::: Extracted records

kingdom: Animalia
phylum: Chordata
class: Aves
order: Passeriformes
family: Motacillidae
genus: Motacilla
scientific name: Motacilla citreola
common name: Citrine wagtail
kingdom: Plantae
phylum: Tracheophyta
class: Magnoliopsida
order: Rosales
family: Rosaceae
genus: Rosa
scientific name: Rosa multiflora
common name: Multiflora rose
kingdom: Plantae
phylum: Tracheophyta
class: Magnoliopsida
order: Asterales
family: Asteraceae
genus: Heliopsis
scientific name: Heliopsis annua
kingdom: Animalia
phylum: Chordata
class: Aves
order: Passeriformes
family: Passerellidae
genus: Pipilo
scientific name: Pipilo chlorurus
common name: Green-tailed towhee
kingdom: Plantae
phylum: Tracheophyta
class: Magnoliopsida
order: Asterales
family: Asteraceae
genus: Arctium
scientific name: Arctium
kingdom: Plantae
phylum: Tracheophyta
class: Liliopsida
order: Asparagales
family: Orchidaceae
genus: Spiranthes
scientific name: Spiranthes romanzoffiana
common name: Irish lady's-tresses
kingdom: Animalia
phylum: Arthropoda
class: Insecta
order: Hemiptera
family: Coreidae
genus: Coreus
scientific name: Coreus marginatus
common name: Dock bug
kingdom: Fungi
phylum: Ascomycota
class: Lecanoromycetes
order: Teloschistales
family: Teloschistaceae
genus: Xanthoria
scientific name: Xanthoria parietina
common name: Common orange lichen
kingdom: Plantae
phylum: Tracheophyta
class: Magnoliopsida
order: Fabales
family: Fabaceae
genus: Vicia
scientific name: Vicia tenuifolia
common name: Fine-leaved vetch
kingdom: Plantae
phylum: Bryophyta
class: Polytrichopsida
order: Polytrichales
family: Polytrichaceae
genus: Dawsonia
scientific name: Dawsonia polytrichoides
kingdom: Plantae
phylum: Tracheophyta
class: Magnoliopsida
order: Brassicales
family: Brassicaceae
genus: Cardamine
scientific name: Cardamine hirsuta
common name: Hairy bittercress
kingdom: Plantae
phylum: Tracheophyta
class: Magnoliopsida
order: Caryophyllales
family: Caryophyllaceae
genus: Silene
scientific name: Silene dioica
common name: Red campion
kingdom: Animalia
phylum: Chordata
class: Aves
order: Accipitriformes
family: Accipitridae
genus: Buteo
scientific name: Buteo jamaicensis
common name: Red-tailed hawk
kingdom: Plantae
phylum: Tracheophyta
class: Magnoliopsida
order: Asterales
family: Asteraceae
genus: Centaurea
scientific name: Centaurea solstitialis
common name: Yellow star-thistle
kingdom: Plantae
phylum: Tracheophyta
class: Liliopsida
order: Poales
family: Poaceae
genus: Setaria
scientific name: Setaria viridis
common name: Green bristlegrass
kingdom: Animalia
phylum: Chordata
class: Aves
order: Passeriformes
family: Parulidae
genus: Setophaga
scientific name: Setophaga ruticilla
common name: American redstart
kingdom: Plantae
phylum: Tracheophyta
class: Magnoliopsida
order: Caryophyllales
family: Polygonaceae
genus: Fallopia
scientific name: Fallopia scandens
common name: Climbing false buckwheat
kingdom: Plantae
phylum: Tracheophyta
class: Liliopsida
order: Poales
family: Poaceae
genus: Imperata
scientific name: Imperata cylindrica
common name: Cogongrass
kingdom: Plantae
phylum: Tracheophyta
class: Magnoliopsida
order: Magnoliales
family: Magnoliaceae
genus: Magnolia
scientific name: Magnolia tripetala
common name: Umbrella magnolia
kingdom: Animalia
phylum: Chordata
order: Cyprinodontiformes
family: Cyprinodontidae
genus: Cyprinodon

::::::

• _Requirement_
Copy the lines above word for word, from the line containing "genus: Coreus" through the line containing "scientific name: Magnolia tripetala", including both of those lines.

• _In response_
genus: Coreus
scientific name: Coreus marginatus
common name: Dock bug
kingdom: Fungi
phylum: Ascomycota
class: Lecanoromycetes
order: Teloschistales
family: Teloschistaceae
genus: Xanthoria
scientific name: Xanthoria parietina
common name: Common orange lichen
kingdom: Plantae
phylum: Tracheophyta
class: Magnoliopsida
order: Fabales
family: Fabaceae
genus: Vicia
scientific name: Vicia tenuifolia
common name: Fine-leaved vetch
kingdom: Plantae
phylum: Bryophyta
class: Polytrichopsida
order: Polytrichales
family: Polytrichaceae
genus: Dawsonia
scientific name: Dawsonia polytrichoides
kingdom: Plantae
phylum: Tracheophyta
class: Magnoliopsida
order: Brassicales
family: Brassicaceae
genus: Cardamine
scientific name: Cardamine hirsuta
common name: Hairy bittercress
kingdom: Plantae
phylum: Tracheophyta
class: Magnoliopsida
order: Caryophyllales
family: Caryophyllaceae
genus: Silene
scientific name: Silene dioica
common name: Red campion
kingdom: Animalia
phylum: Chordata
class: Aves
order: Accipitriformes
family: Accipitridae
genus: Buteo
scientific name: Buteo jamaicensis
common name: Red-tailed hawk
kingdom: Plantae
phylum: Tracheophyta
class: Magnoliopsida
order: Asterales
family: Asteraceae
genus: Centaurea
scientific name: Centaurea solstitialis
common name: Yellow star-thistle
kingdom: Plantae
phylum: Tracheophyta
class: Liliopsida
order: Poales
family: Poaceae
genus: Setaria
scientific name: Setaria viridis
common name: Green bristlegrass
kingdom: Animalia
phylum: Chordata
class: Aves
order: Passeriformes
family: Parulidae
genus: Setophaga
scientific name: Setophaga ruticilla
common name: American redstart
kingdom: Plantae
phylum: Tracheophyta
class: Magnoliopsida
order: Caryophyllales
family: Polygonaceae
genus: Fallopia
scientific name: Fallopia scandens
common name: Climbing false buckwheat
kingdom: Plantae
phylum: Tracheophyta
class: Liliopsida
order: Poales
family: Poaceae
genus: Imperata
scientific name: Imperata cylindrica
common name: Cogongrass
kingdom: Plantae
phylum: Tracheophyta
class: Magnoliopsida
order: Magnoliales
family: Magnoliaceae
genus: Magnolia
scientific name: Magnolia tripetala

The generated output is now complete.